I was nervous about the little border crossing from Quintana Roo to the Yucatan. We had friends visiting recently and we drove them in the Jeep to Merida. That crossing went fine but the one before that was a nightmare!
Even though we have the official sticker displayed in our window, and have been assured by all officialdom here that that is all we need to legally have the Jeep here and drive it anywhere, we got turned away at the border. They refused to let us cross! They said we also needed the paper from which the sticker was peeled! We had no choice but to turn around and drive the 62 miles back to Cancun, park the Jeep, take the people ferry over to the island, then a taxi home and grab the paper from our important documents stash. In retrospect, I think he only asked for the papers hoping to see some money cross his palm for letting us through. I was not going to fall for that! At any point on the road, we could have been pulled over and asked for the papers again. After all, these guys have radios and can call any other police that they may want to include in their good fortune!
A few hours later and we were back at the border crossing. I confidently approached the crossing point where there is huge sign ordering you to STOP! As I slowed down to go through this point, the same guard just lazily looked at us and waved us on through! I was incensed that he had made us go through the effort of getting this needless piece of paper and then didn’t even stop us to look at it! I was worried about nothing this time though. I had forgotten that, unlike the Jeep, our current car has Mexican plates so we did not need to show any kind of papers. Unknown to me, this border crossing was the first of fifteen we were to do on this trip, not to mention all of the military checkpoints and inspections!
The drive to Merida is not interesting at all. It is a straight, long freeway in excellent condition. However, the Yucatan scrub jungle grows right up to the edge of it and there is nothing to see but the road ahead and the green on your sides. Highway hypnoses was a problem for me that morning. Especially as I listened to the heavy, rhythmic breathing coming form the sleeper in the passenger seat! He awoke as we pulled into the rest area/gas station at the turn off for Valledolid. Just in time to use the potty, buy some snacks that we did not need and get a cold Coke. The plan was for B to take over the driving here, but, since I was no longer tired, I just kept behind the wheel.

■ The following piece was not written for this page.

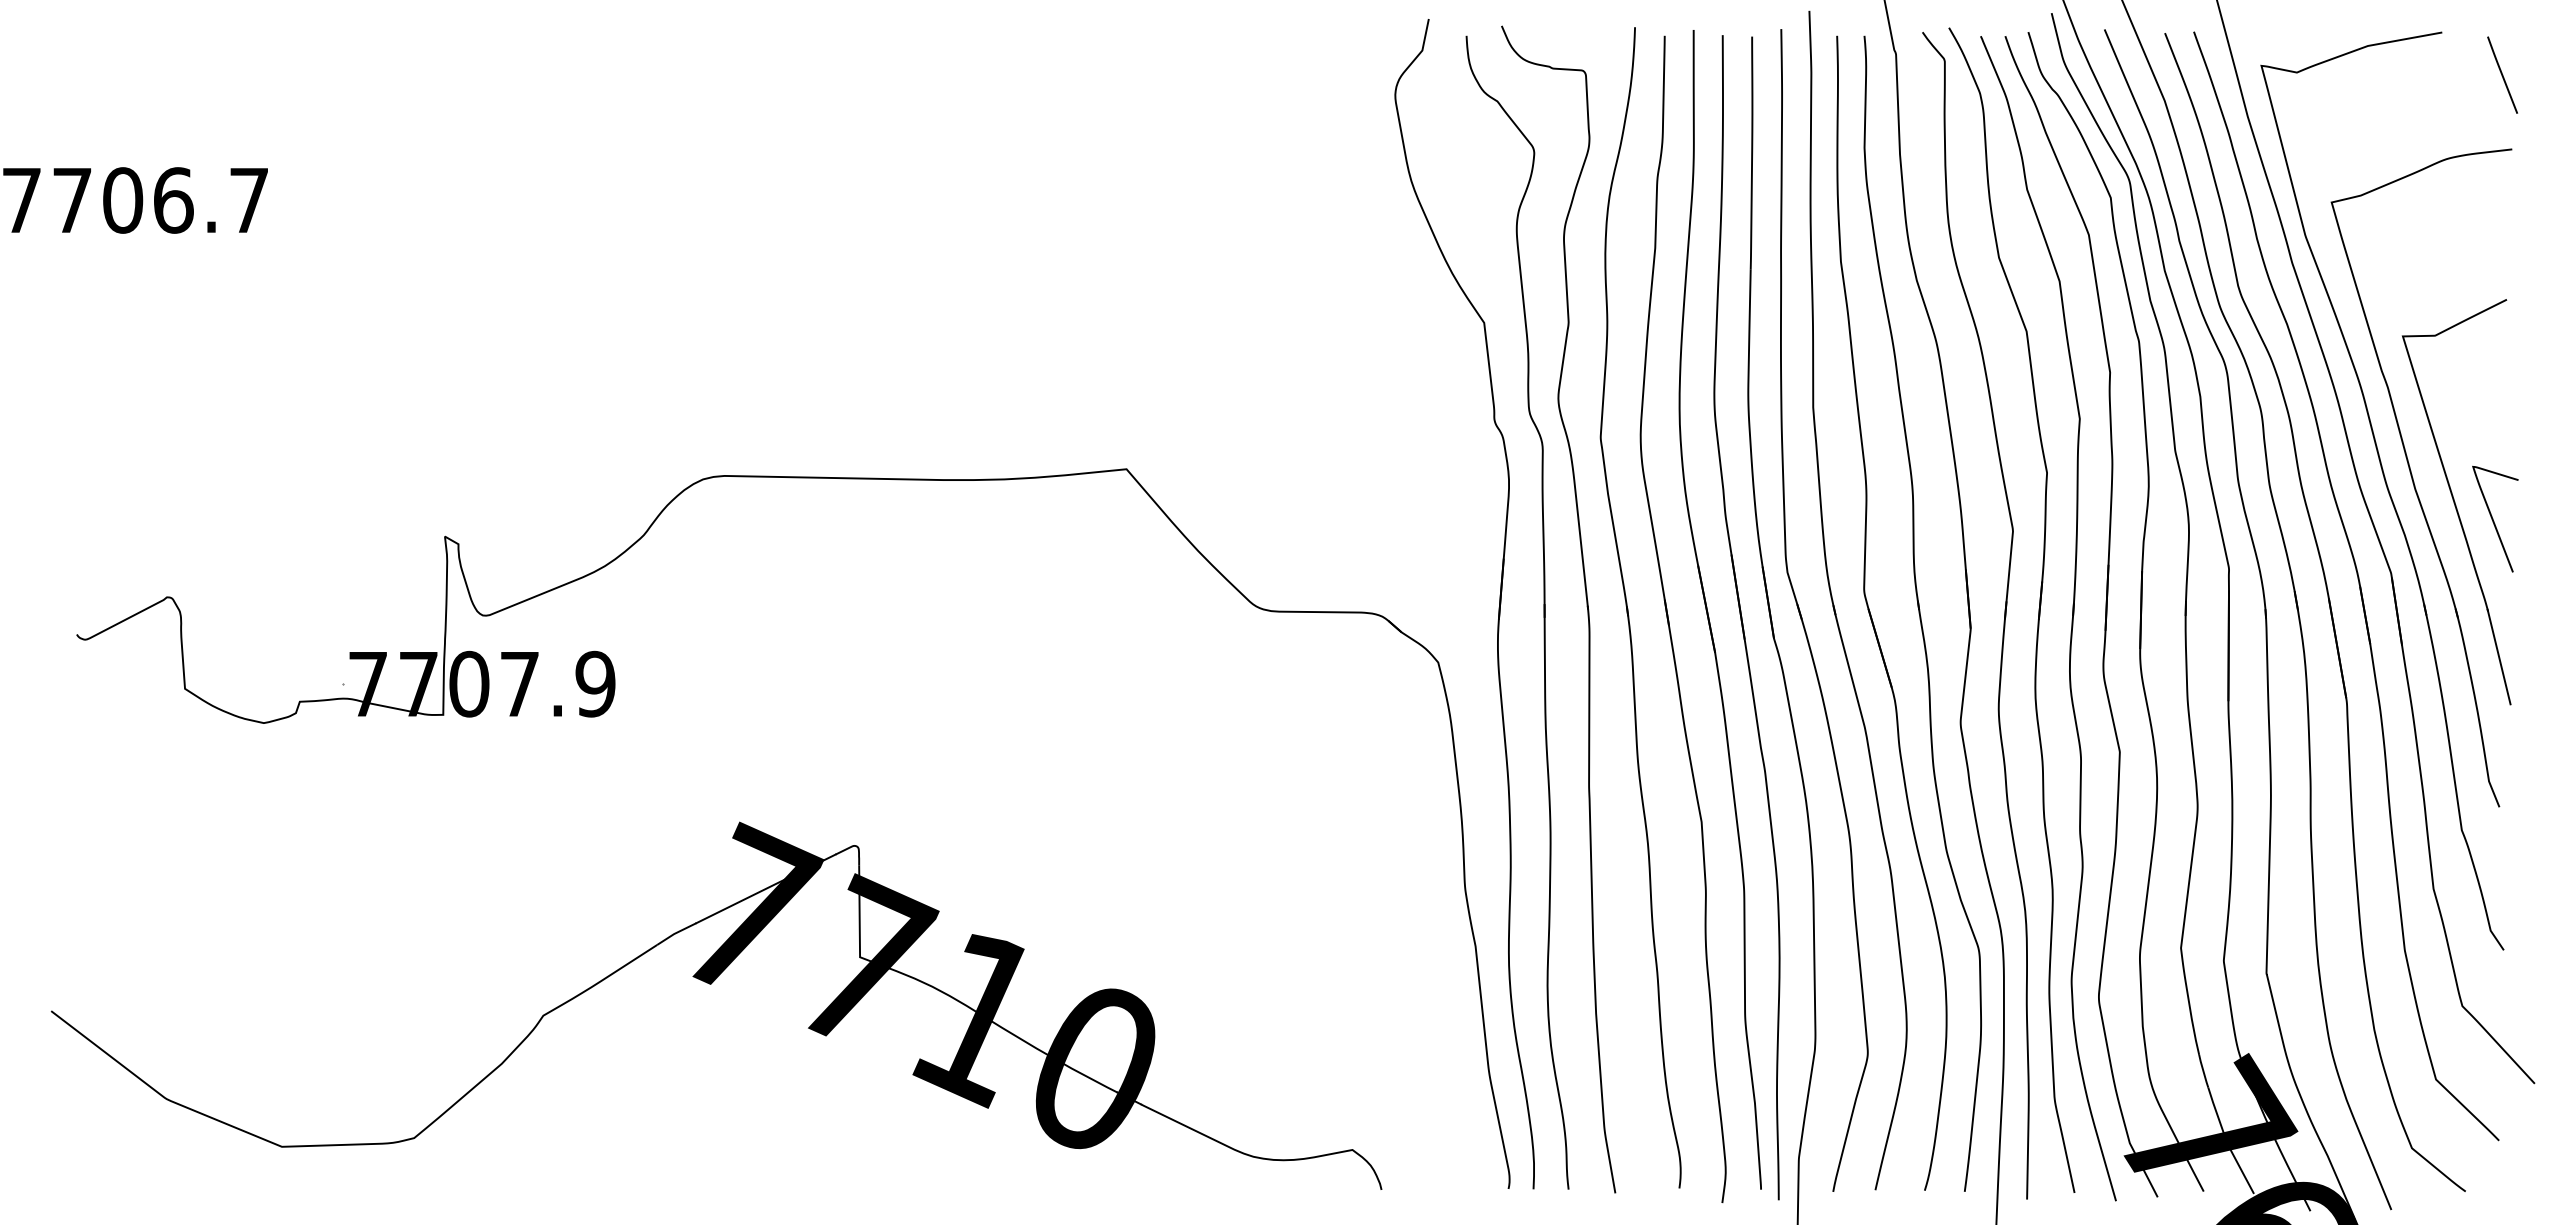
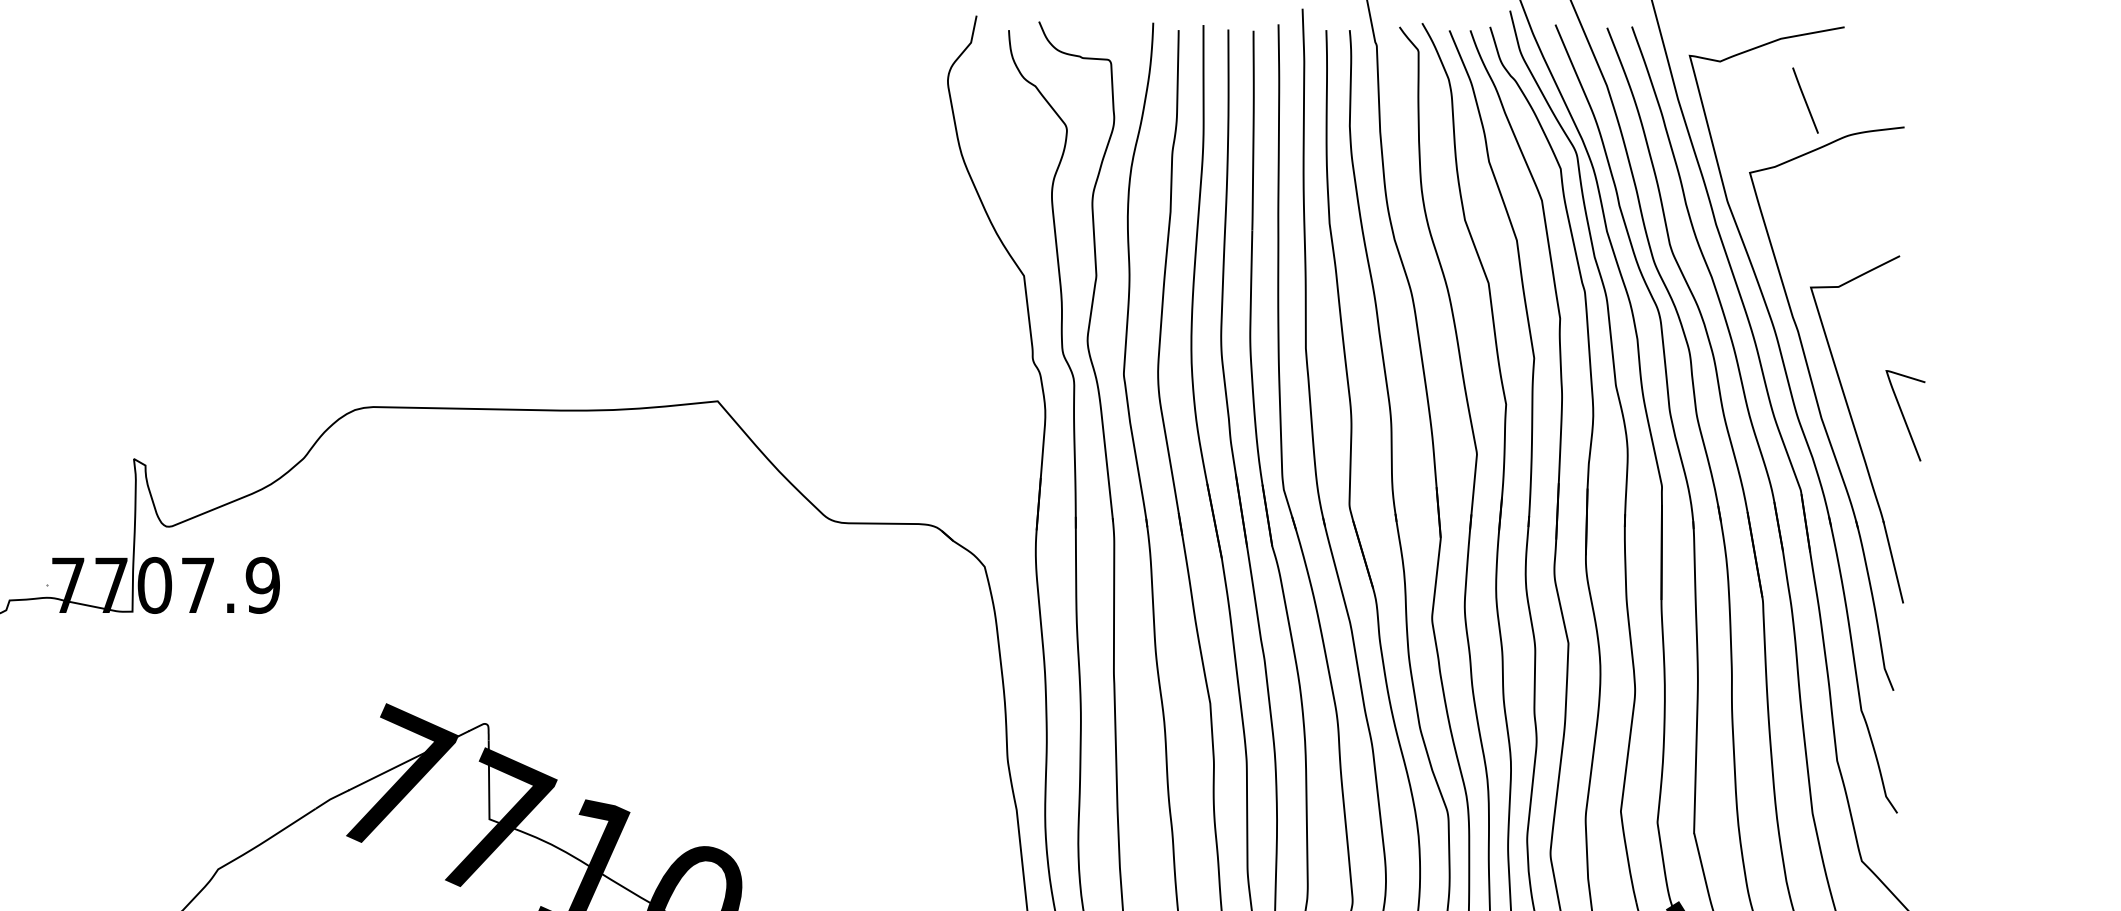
line: (2502, 74) -> (1805, 100), moved
curve: (2493, 518) -> (1903, 415), moved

It is very strange to me, what has happened here. In the USA, I hated to drive. Still do. I would always let B drive or whine until he did. Down here it is totally different. I love driving here and I don’t know why. I would think it is just old age or something, but when I go back to the USA to visit, I still hate driving there.
We skirted Merida but it seemed that every one of its’ 685,000 citizens were on the road at the same time as we were. No accidents and we found our way to the road leading to Campeche, our next major city. As we left Merida behind, the scenery started to change. The jungle recedes further and further away and eventually just stops being. It is replaced with large fields, lined with stone walls and filled with scrub Ash trees. And the terrain starts to change for the very flat to rolling hills. After we crossed the border from Yucatan to Campeche state, we switched drivers and I took a much needed nap. I awoke a while later as we thumped over a tope which signaled our entrance into a small village. From what I could tell, the reason for this villages’ existence was to sell crap to tourists passing by. The streets were lined with stores selling souvenirs and bright, colorful hammocks. Pretty to look at, but nothing we would even slow down for.
A few minutes after leaving town, my heart almost stopped beating! I could not see where it was coming from for sure, but straight ahead of us and still a ways off, was a great black plume of smoke! Memories of my Terror in Tabasco came flooding back. No way did I want to repeat that and drive through a burning forest fire again! It took several hills and miles, but eventually the road turned and I could see that the fire was safely burning somewhere way off to our right.
Our journey carried us further west, through sandstone cliffs on our right and rolling hills and scrubby farmland on our left. Just like in the USA, road repair was everywhere on the trip. I found it very interesting that there was a five mile stretch where men were actually painting the cement median barrier by hand! Talk about labor intensive. We eventually reached the entrance to the Campeche-Champoton freeway. We were planning our first stop for the night to be Ciudad del Carmen on the Gulf Coast. Still a lot of driving before we reached there and we were hoping to push it and get there before dark. Neither one of us wanted to drive after dark. The roads are way too dangerous and unpredictable for that. You have to see a giant pothole or animal on the road in order to avoid it!